Startup NineNineSix has released an open-source text-to-speech (TTS) model that brings high-quality speech AI to underrepresented languages.

The AI startup NineNineSix has released Kani TTS 2, a next-generation open-source text-to-speech (TTS) model that, it says, significantly extends generation length, improves stability, and reinforces its mission to bring high-quality speech AI to underrepresented languages.

The new version introduces a stable generation of up to 40 seconds of continuous speech in a single pass, more than doubling the practical limit of the previous release. The model is trending on Hugging Face, currently ranking among the top TTS models on the platform.

A structural upgrade

The original Kani TTS gained attention for its lightweight architecture, efficient deployment, and multilingual adaptability. It was adopted by developers beyond its core team and has been used as a foundation for community-trained models in Urdu, Vietnamese, Turkish, and Creole, among others.

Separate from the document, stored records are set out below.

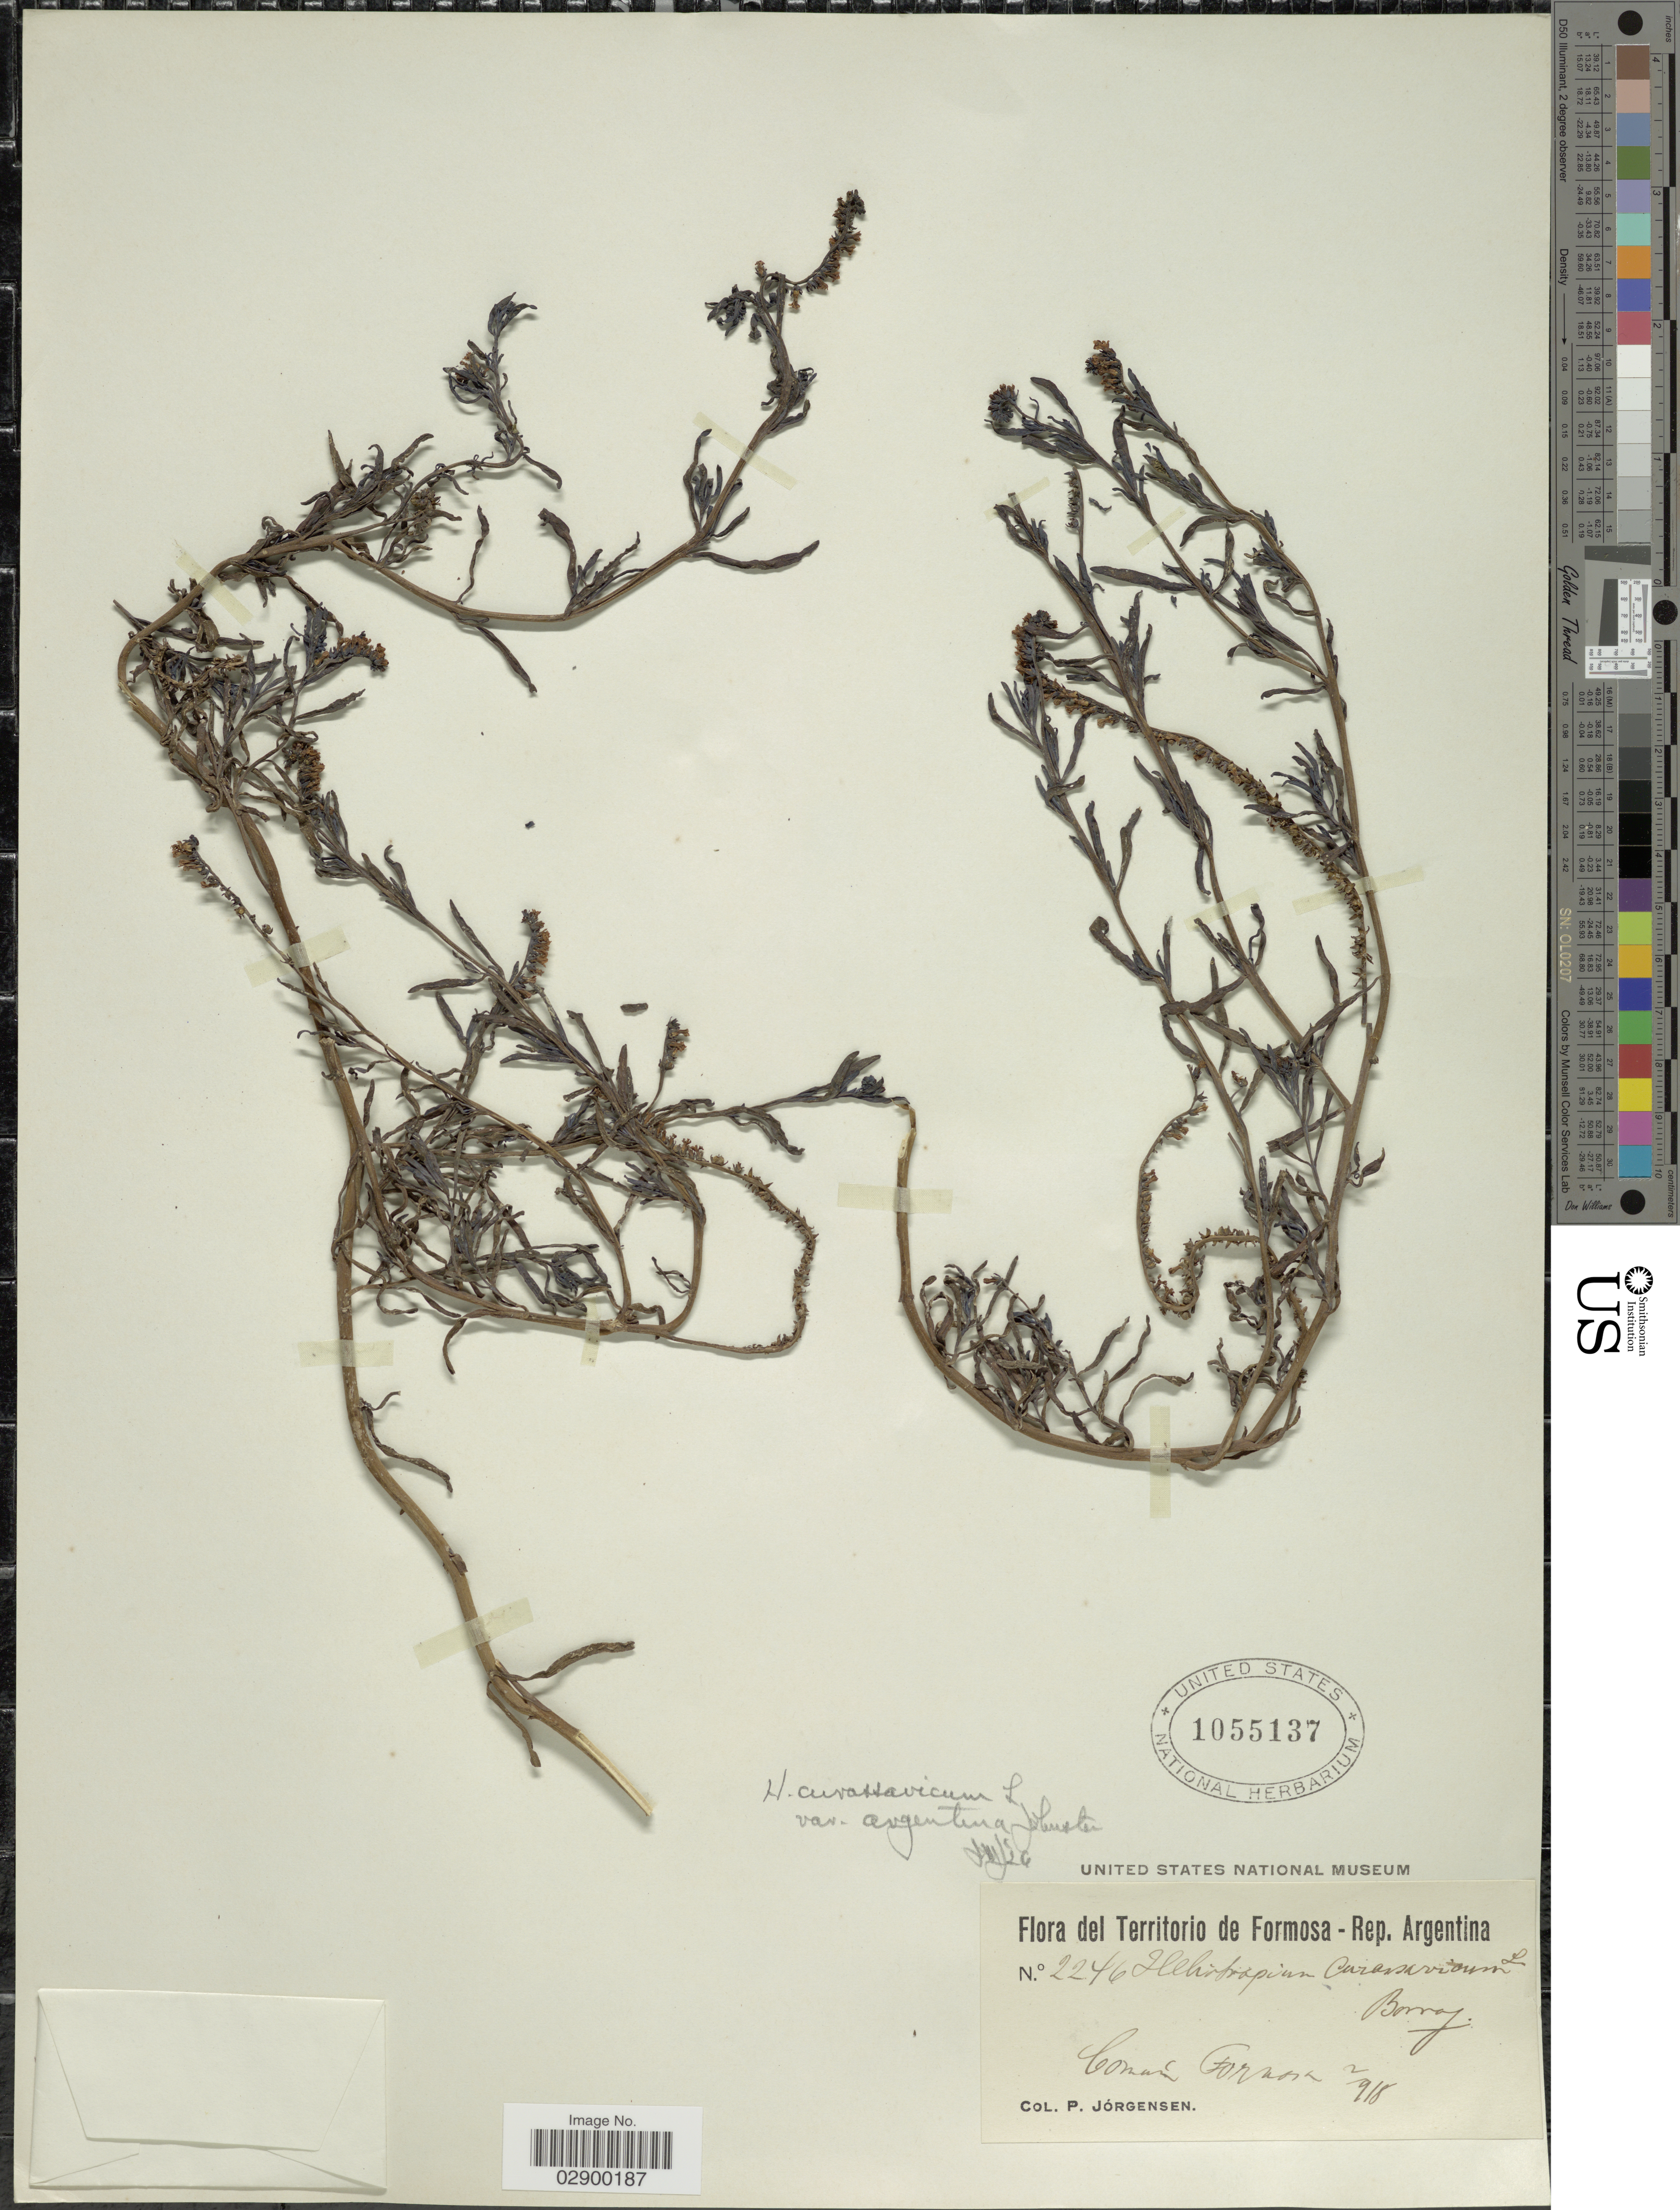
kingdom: Plantae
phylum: Tracheophyta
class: Magnoliopsida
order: Boraginales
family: Heliotropiaceae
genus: Heliotropium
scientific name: Heliotropium curassavicum var. argentinum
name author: I.M. Johnst.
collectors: P. Jörgensen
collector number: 2246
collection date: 1918-02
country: Argentina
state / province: Formosa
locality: Territorio de Formosa - Rep. Argentina, Comán Formosa.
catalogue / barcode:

Kani TTS 2 builds on that momentum.

NineNineSix says the expanded generation window enables:

Long-form responses for conversational AI agents

Multi-turn dialogue synthesis

Extended narration and content production

More natural prosodic flow in continuous speech

The architecture remains optimised for efficiency, requiring approximately 3 GB of GPU memory, making it suitable for both local and server deployments.

Zero-shot voice cloning

Kani TTS 2 supports zero-shot voice cloning, allowing developers to replicate a speaker’s tone and style from a short audio reference without additional fine-tuning.

One of the most consequential decisions by the team was releasing the full pretraining code. This enables organizations and research groups to train TTS systems from scratch for any language, dialect, or domain.

“Kani TTS 2 is the next step after our first release: we made speech generation more stable and enabled the model to produce longer audio segments,” says Nursultan Bakashov, co-founder of nineninesix.ai. “We focus on compact and open models – they are easier to deploy and adapt to different languages and accents, including low-resource ones.

“For us, it is important to demonstrate that world-class technologies can be built in Kyrgyzstan. That is why we released not only the model weights, but the entire pretraining code – so any team can train a TTS system from scratch for their own language.”

Language expansion

The model currently supports:

English

Spanish

Kyrgyz

Support for Kyrgyz is particularly notable, as it demonstrates the feasibility of building high-quality TTS for low-resource languages.

The previous version of Kani TTS already proved its adaptability. Community contributors independently trained new language models, including Urdu and Vietnamese, using the open architecture. In several cases, these community-driven extensions achieved production-level quality.

This scalability suggests that Kani TTS is not only a single model, but a flexible foundation for speech generation in languages often overlooked by large AI providers.